During the years before World War II, PSEG continued innovating. In 1926, as the country roared through one of its most electric decades, Thomas Edison cut the ribbon at the company’s Kearny Generating Station. The largest power plant in New Jersey, the station became a flagship of the state’s increasingly modern electric grid.
Then in 1937, during the depths of the Great Depression, PSEG engineers co-developed the world’s first fleet of diesel-electric buses, a technology that would reshape American transportation. Those buses helped keep New Jersey’s cities moving at a time of deep economic pain, giving workers and shoppers a faster alternative to streetcars.
This commitment to remaining on the cutting-edge prepared the company for the momentous years to come. During World War II, PSEG was the backbone of New Jersey’s war economy. Its generating stations supplied electricity to the shipyards, munitions plants, refineries, and steel and chemical works that turned New Jersey into one of the nation’s leading defense manufacturing centers. At the same time, its electric streetcars and bus lines moved workers each day to factories and naval facilities along the Hudson and in New Jersey’s cities, so plants could run multiple shifts without interruption.
Post-War Boom
In the postwar decades, PSEG powered New Jersey’s boom, shifting from a transit-focused company to a modern electric and gas utility that wired new suburbs, shopping centers, and industrial parks. The company built large fossil (and later nuclear) plants to keep up with soaring energy demand, creating the infrastructure supporting postwar prosperity as the state grew more suburban.

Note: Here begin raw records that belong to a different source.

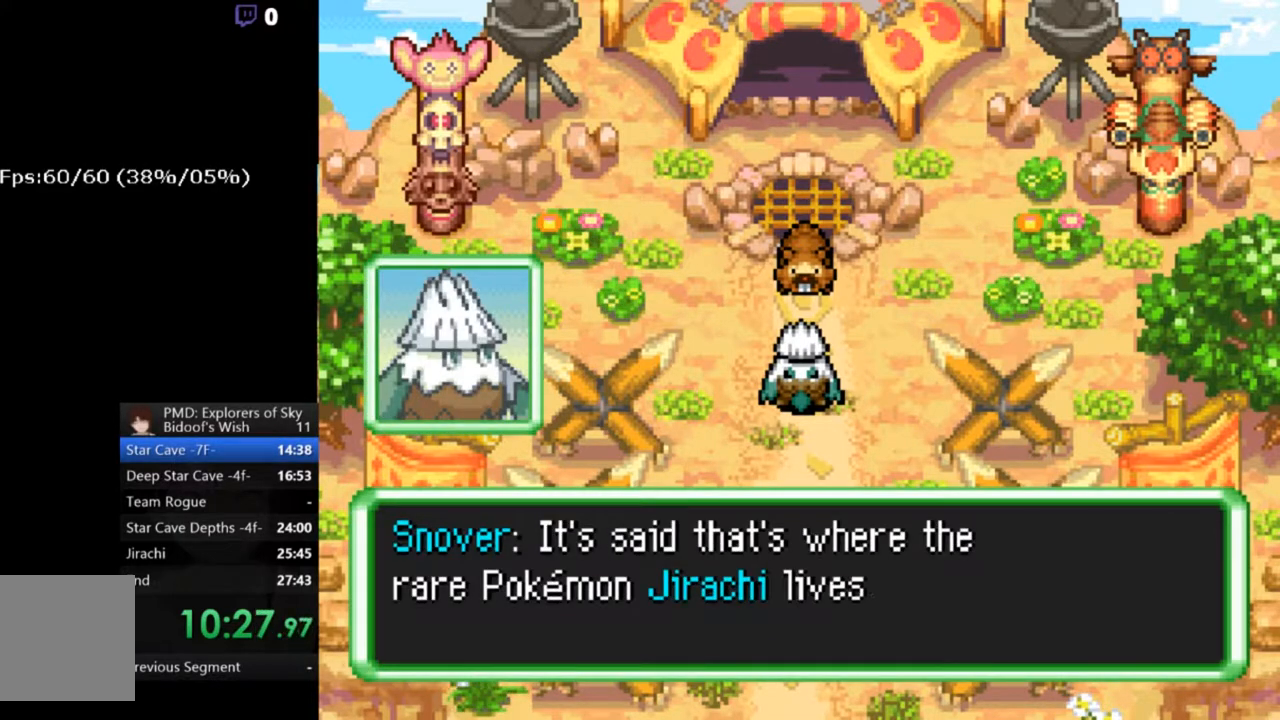
{"buttons": ["A"], "left_stick": "center", "events": []}
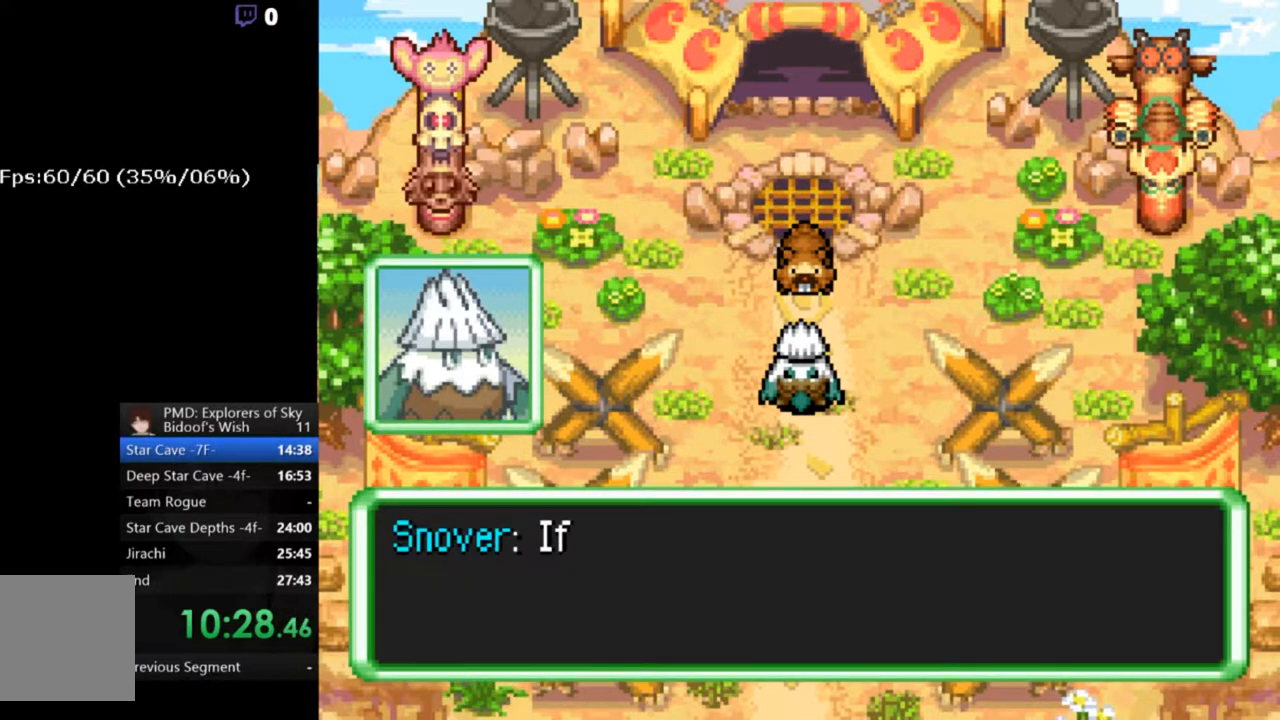
{"buttons": ["A"], "left_stick": "center", "events": []}
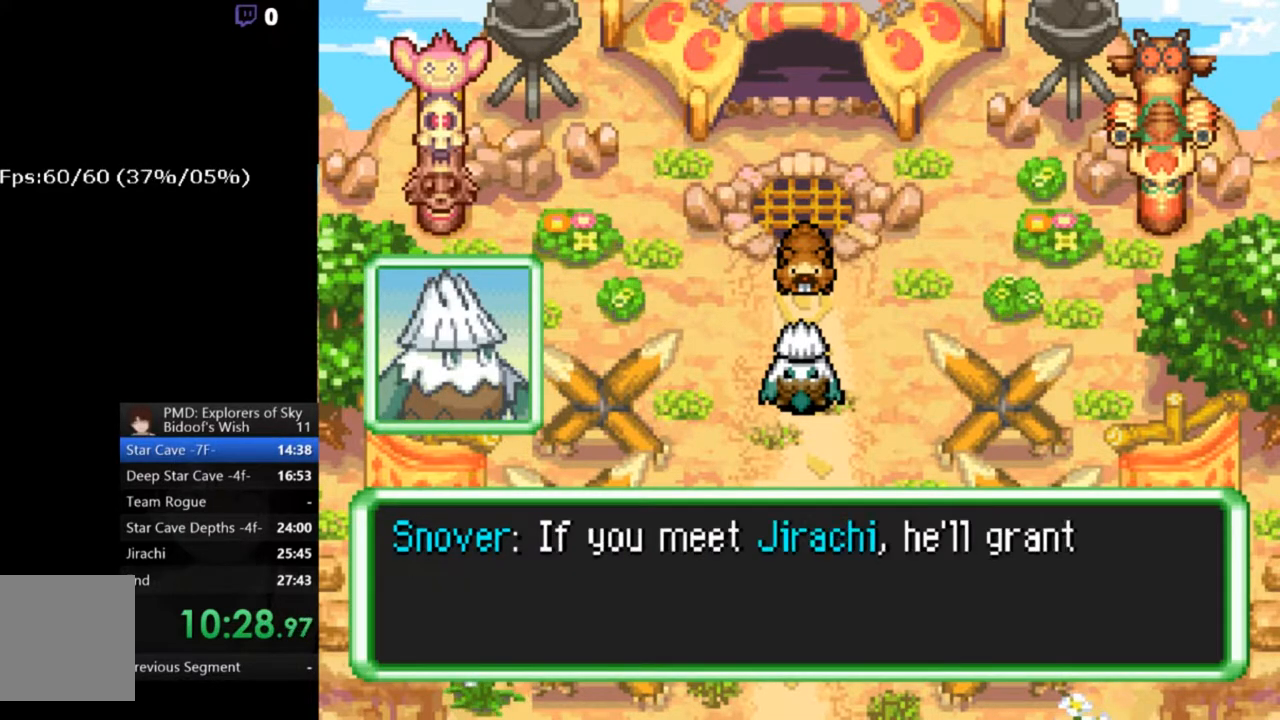
{"buttons": ["A"], "left_stick": "center", "events": []}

And when there were problems, the company acted decisively. During the 2003 Northeast Blackout, of the 750,000 customers that lost power that day, nearly three-quarters were back online within five hours and virtually all had service by noon the next day. In 2012, PSEG led one of the largest utility restoration efforts in American history after Superstorm Sandy tore through the state. Afterwards, workers raised and rebuilt substations, installed smart grid technologies, and replaced vulnerable gas infrastructure. Over the decade that followed, more than 1,500 smart switching devices were deployed across the system, allowing operators to reroute power automatically around damaged equipment. The result: outages have been cut by about 22%.

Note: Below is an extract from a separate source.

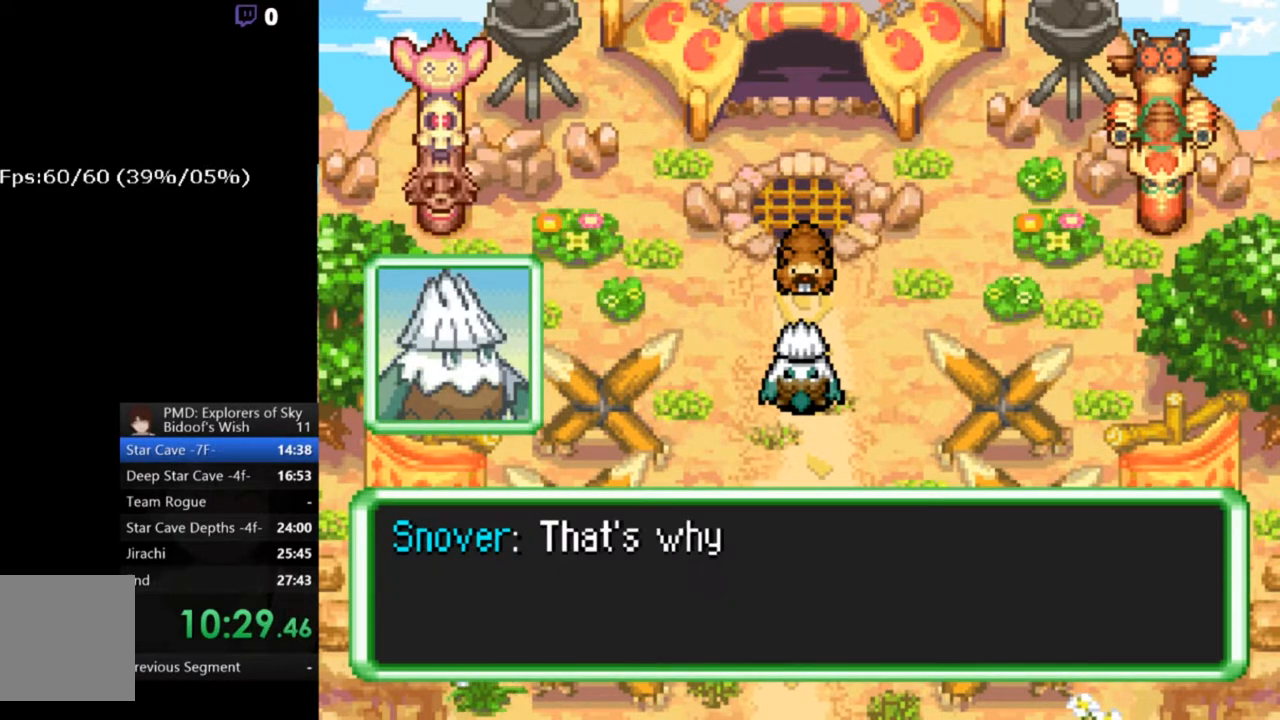
{"buttons": ["A"], "left_stick": "center", "events": []}
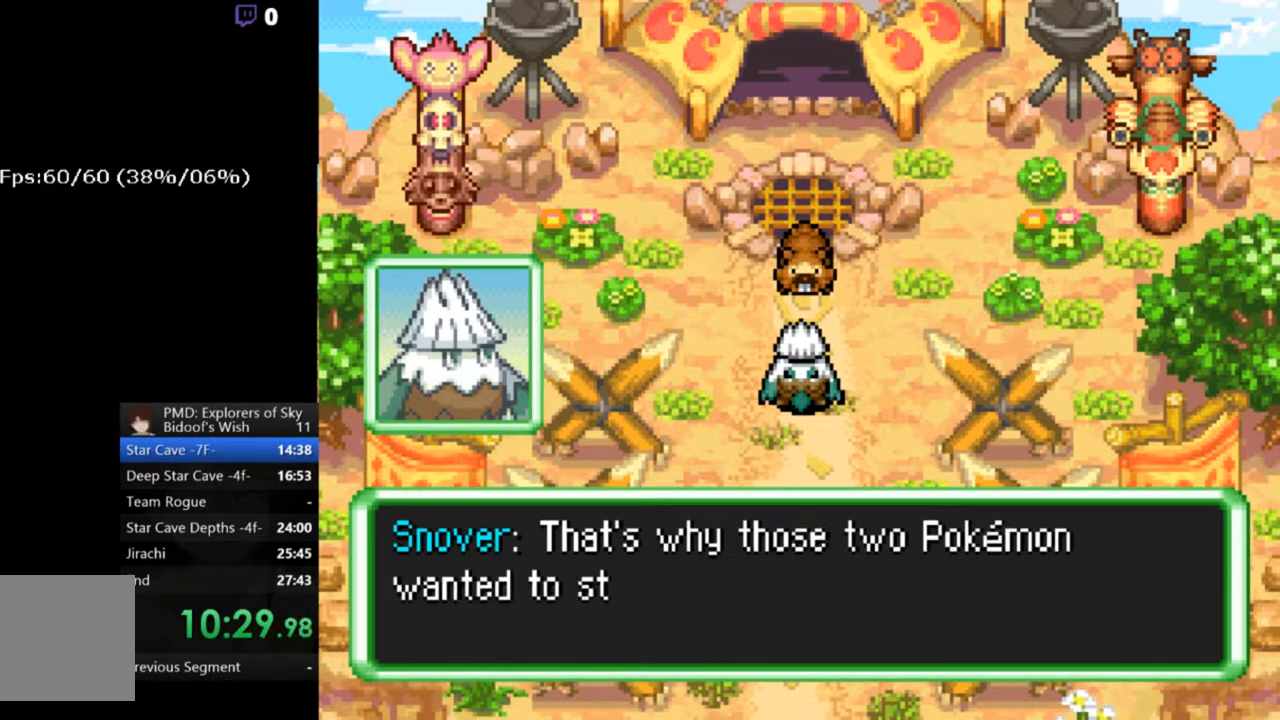
{"buttons": ["A"], "left_stick": "center", "events": []}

It’s been an eventful 123 years. And counting. Today, this once humble trolley company supplies power to 2.4 million electric and 1.9 million gas customers, including one of America’s most enduring symbols of freedom — the Statue of Liberty.

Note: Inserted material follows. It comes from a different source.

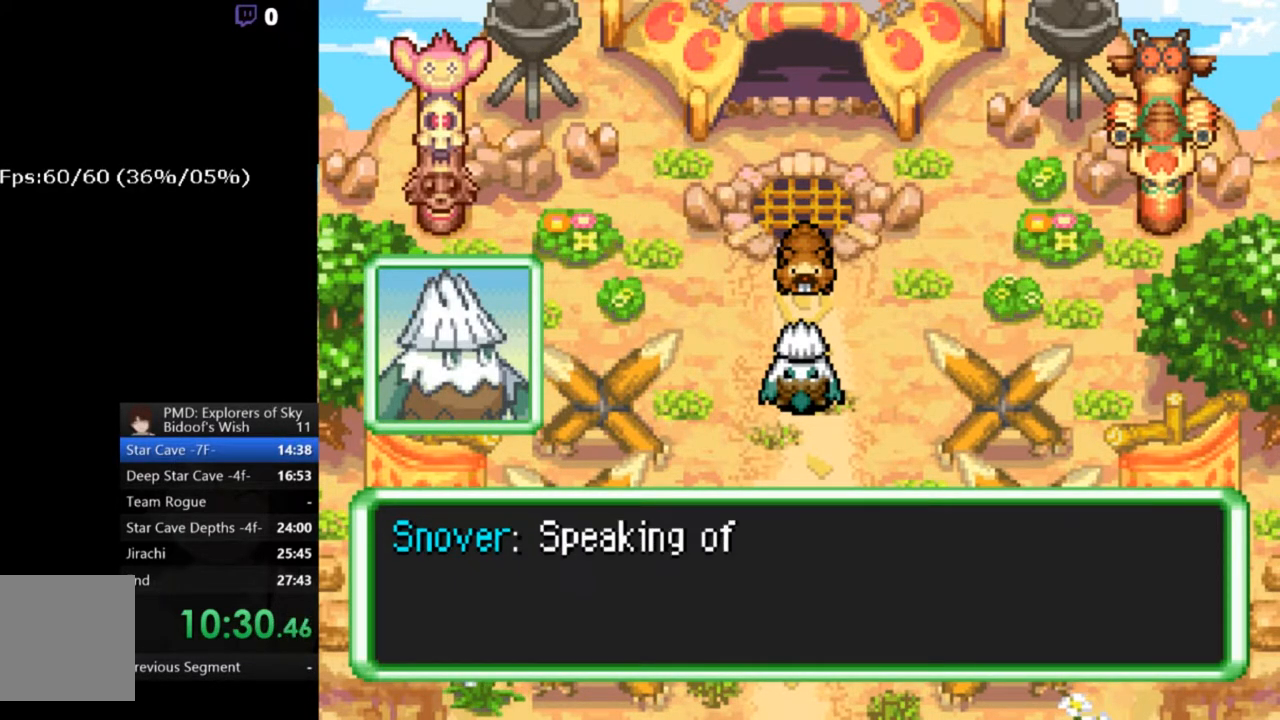
{"buttons": ["A"], "left_stick": "center", "events": []}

As the nation celebrates its 250th anniversary, PSEG is committed to renewing its legacy of excellence, which has helped underpin New Jersey’s — and America’s — success. That legacy is summed up nicely by one of the company’s longest-serving employees, Don Weyant, manager of regulatory compliance:
“On my very first day in Bergen Division,” Weyant said recently, “I was told our most important job was to keep the lights on and, if they go out, restore them as quickly and as safely as possible. That principle continues to guide this company. Over nearly seven decades, I’ve watched PSE&G continue to adapt to better serve our customers through new technology, safer ways of working and a stronger, more resilient infrastructure. But through all that change, the values that have always defined this company have remained the same. Service is the second word in our name, and I’ve always been proud to be part of an organization whose reputation, ethics, and commitment to both its customers and its employees have endured through every generation.”